● **RECORD EXCERPTS**
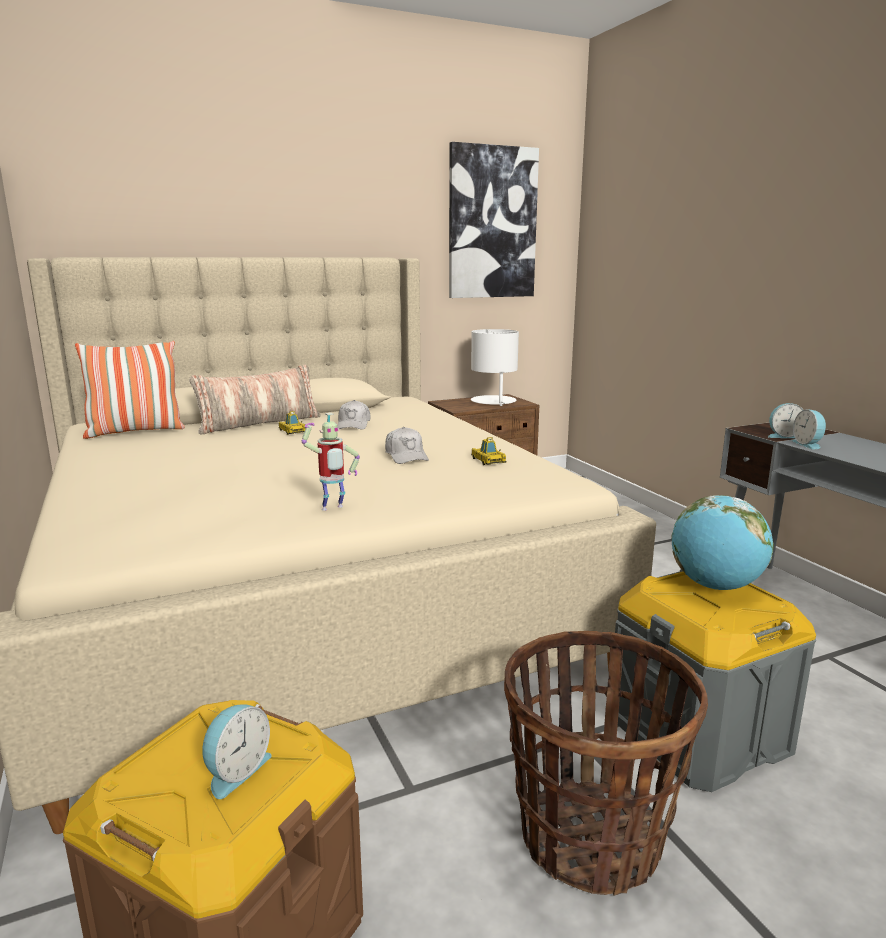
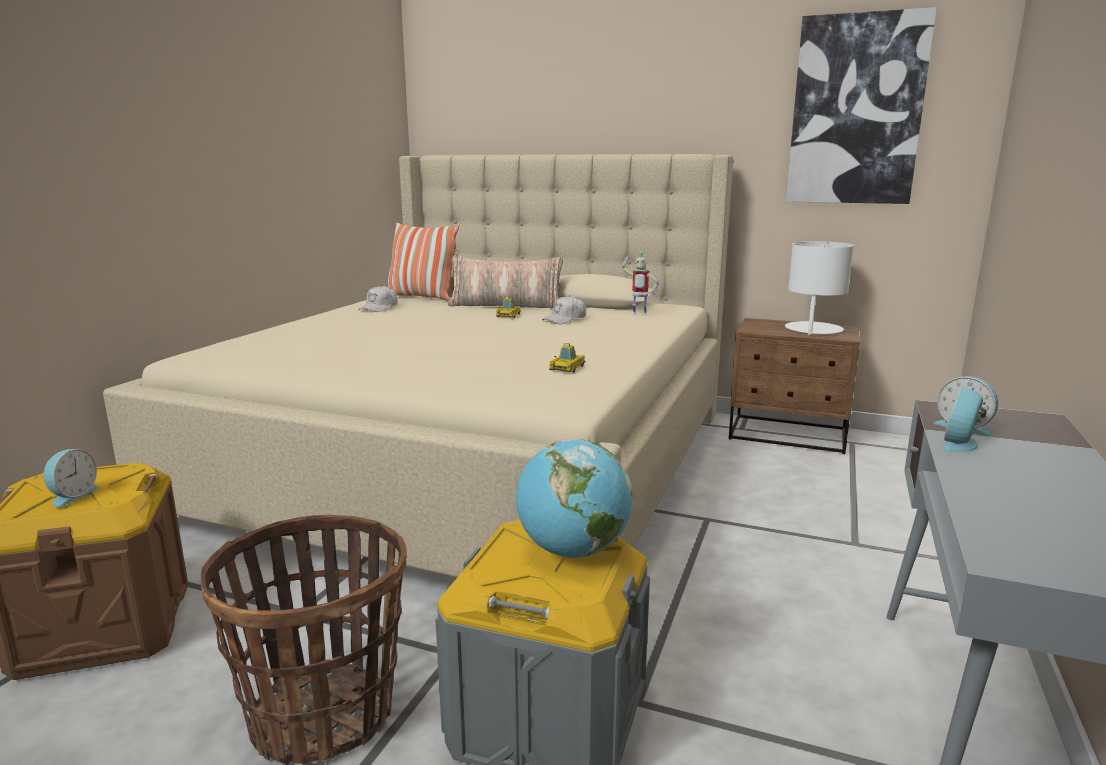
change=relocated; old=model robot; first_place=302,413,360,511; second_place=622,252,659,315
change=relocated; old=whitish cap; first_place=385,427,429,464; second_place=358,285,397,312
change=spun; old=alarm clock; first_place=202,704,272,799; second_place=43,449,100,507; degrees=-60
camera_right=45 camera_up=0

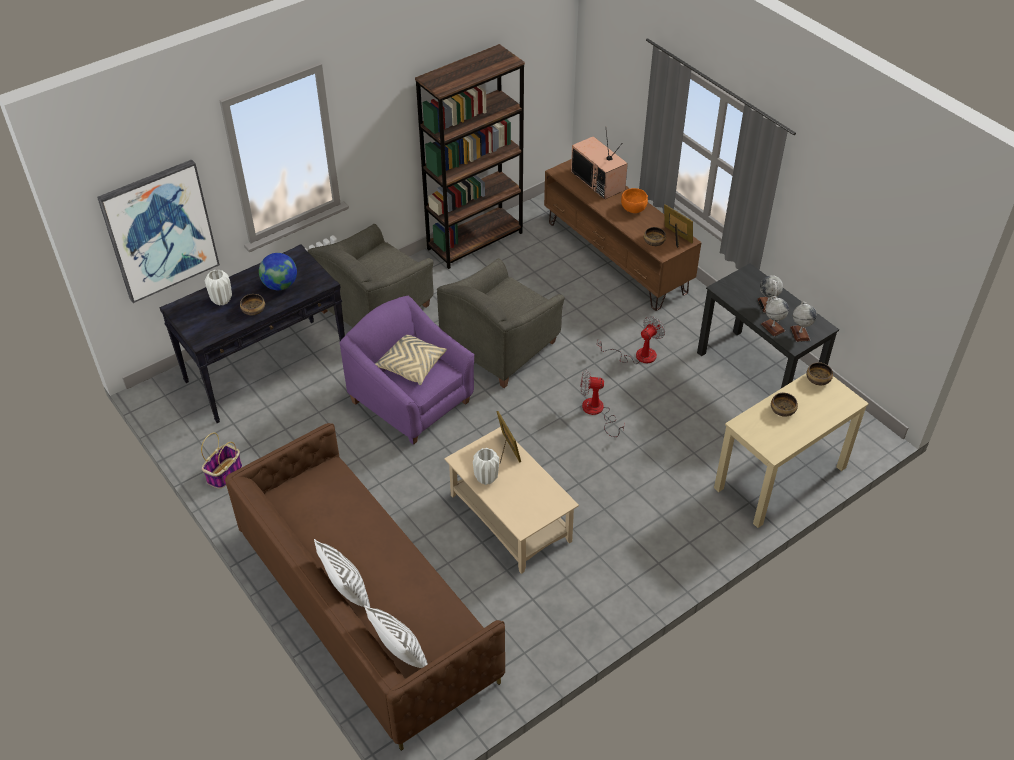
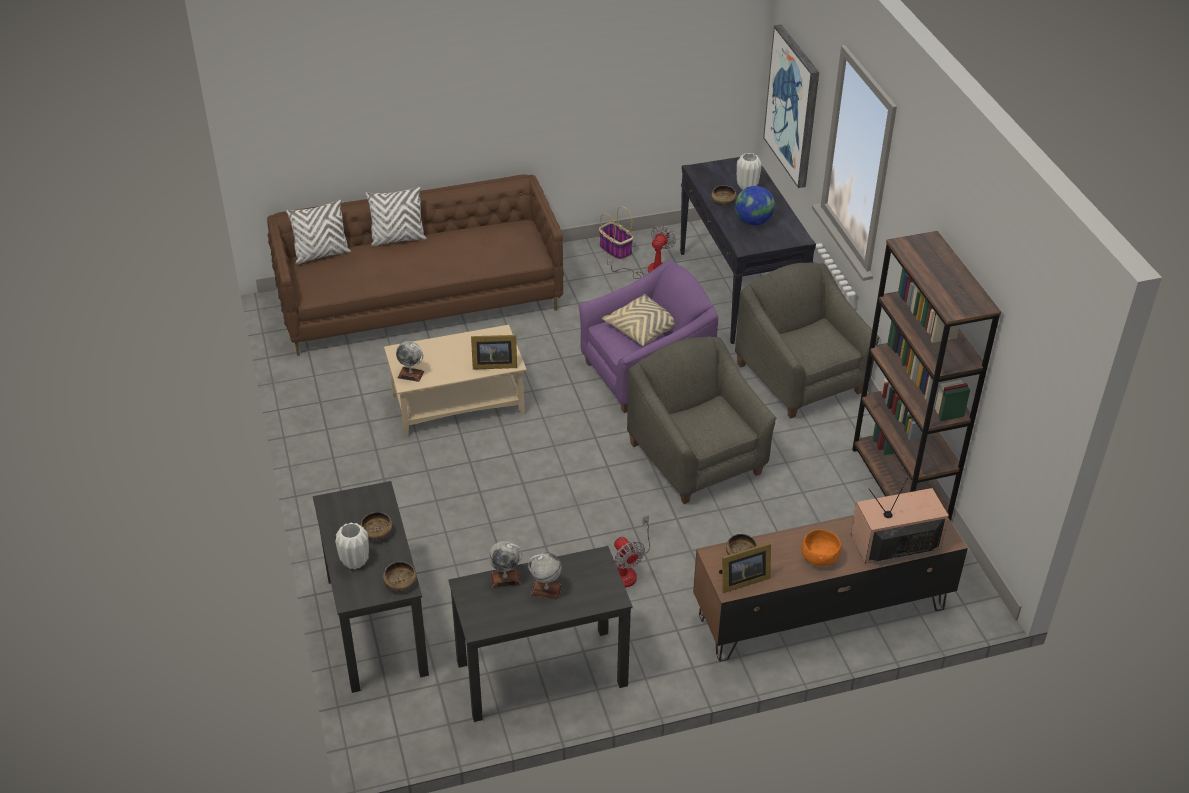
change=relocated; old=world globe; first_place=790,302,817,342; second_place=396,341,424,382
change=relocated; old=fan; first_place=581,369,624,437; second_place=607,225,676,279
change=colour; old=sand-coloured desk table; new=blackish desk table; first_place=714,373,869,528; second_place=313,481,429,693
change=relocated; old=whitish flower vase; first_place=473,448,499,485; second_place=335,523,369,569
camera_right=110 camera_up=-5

● **EXERCISE DESCRIPTION**
Retype each entry exactly. No pictures.

● **WRITTEN ANSWER**
change=relocated; old=model robot; first_place=302,413,360,511; second_place=622,252,659,315
change=relocated; old=whitish cap; first_place=385,427,429,464; second_place=358,285,397,312
change=spun; old=alarm clock; first_place=202,704,272,799; second_place=43,449,100,507; degrees=-60
camera_right=45 camera_up=0

change=relocated; old=world globe; first_place=790,302,817,342; second_place=396,341,424,382
change=relocated; old=fan; first_place=581,369,624,437; second_place=607,225,676,279
change=colour; old=sand-coloured desk table; new=blackish desk table; first_place=714,373,869,528; second_place=313,481,429,693
change=relocated; old=whitish flower vase; first_place=473,448,499,485; second_place=335,523,369,569
camera_right=110 camera_up=-5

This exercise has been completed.